Problem statement:
In the data below, which lines contain "decision"? List them by copying each one.

■ ■ ■ ■

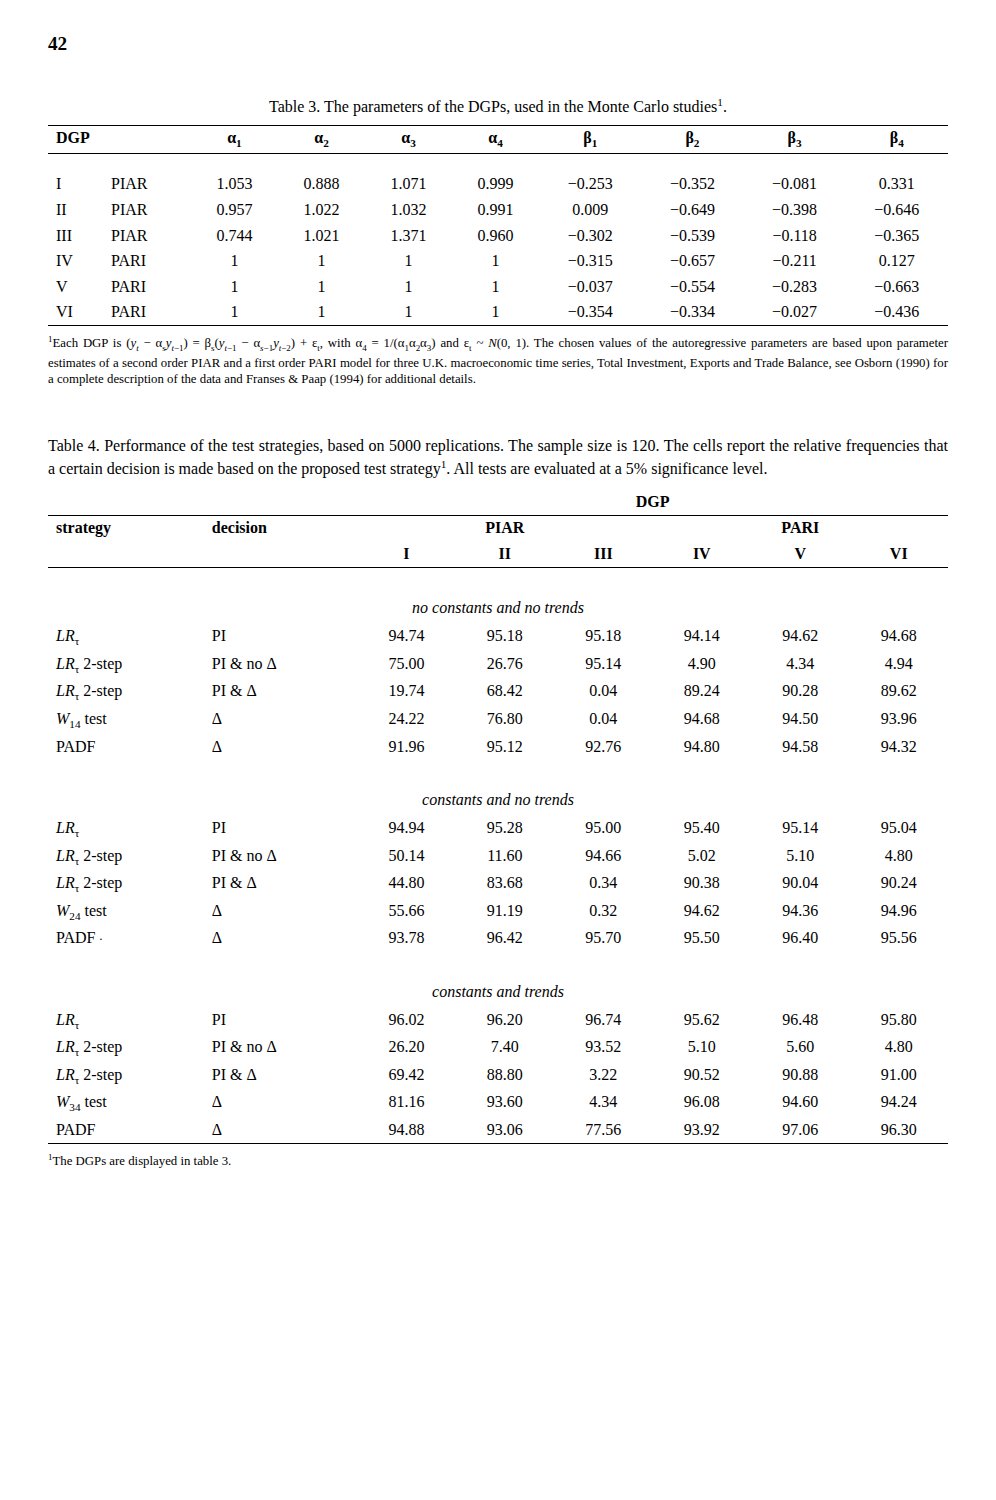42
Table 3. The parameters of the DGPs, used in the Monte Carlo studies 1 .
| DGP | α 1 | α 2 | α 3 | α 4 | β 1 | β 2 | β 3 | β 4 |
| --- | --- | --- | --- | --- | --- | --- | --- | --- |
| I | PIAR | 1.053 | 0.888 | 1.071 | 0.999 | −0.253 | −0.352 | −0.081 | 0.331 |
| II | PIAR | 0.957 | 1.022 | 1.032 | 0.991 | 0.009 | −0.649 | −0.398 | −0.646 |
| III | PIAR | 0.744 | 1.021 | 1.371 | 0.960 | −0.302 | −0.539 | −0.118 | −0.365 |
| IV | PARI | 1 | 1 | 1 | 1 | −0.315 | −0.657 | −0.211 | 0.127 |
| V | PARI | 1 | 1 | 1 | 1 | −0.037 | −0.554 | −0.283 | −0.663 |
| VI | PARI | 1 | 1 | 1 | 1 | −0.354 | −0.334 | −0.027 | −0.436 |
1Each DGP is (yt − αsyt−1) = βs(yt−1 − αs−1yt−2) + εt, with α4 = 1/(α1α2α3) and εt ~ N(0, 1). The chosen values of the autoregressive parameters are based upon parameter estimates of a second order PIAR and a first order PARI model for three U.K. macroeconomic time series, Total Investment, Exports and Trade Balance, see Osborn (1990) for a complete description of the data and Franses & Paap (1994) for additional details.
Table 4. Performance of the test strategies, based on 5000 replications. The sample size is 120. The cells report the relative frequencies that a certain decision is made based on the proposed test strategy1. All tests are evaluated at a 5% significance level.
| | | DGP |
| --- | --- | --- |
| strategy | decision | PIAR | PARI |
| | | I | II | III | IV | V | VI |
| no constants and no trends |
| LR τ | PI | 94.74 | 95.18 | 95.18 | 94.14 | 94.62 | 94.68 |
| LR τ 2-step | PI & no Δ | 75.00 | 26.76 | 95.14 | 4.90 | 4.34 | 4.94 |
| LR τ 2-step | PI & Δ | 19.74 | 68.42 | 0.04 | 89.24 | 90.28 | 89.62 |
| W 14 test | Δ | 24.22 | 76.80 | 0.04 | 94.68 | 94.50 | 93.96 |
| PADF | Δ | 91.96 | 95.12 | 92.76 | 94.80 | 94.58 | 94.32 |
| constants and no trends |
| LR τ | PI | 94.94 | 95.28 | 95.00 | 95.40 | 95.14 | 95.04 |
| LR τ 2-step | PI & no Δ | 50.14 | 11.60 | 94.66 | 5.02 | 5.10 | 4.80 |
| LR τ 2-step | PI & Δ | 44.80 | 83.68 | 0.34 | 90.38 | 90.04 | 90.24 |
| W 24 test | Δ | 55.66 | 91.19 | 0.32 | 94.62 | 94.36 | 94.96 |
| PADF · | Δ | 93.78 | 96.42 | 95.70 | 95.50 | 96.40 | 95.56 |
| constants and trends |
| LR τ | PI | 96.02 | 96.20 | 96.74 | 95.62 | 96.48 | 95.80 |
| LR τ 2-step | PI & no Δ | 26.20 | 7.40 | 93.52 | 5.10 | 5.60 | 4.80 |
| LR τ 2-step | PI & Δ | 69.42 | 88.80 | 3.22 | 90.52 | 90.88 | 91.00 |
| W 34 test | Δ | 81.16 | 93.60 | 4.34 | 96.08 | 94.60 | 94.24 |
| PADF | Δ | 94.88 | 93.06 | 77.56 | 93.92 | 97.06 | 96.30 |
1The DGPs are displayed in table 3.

■ ■ ■ ■

The answer:
Table 4. Performance of the test strategies, based on 5000 replications. The sample size is 120. The cells report the relative frequencies that a certain decision is made based on the proposed test strategy1. All tests are evaluated at a 5% significance level.
| strategy | decision | PIAR | PARI |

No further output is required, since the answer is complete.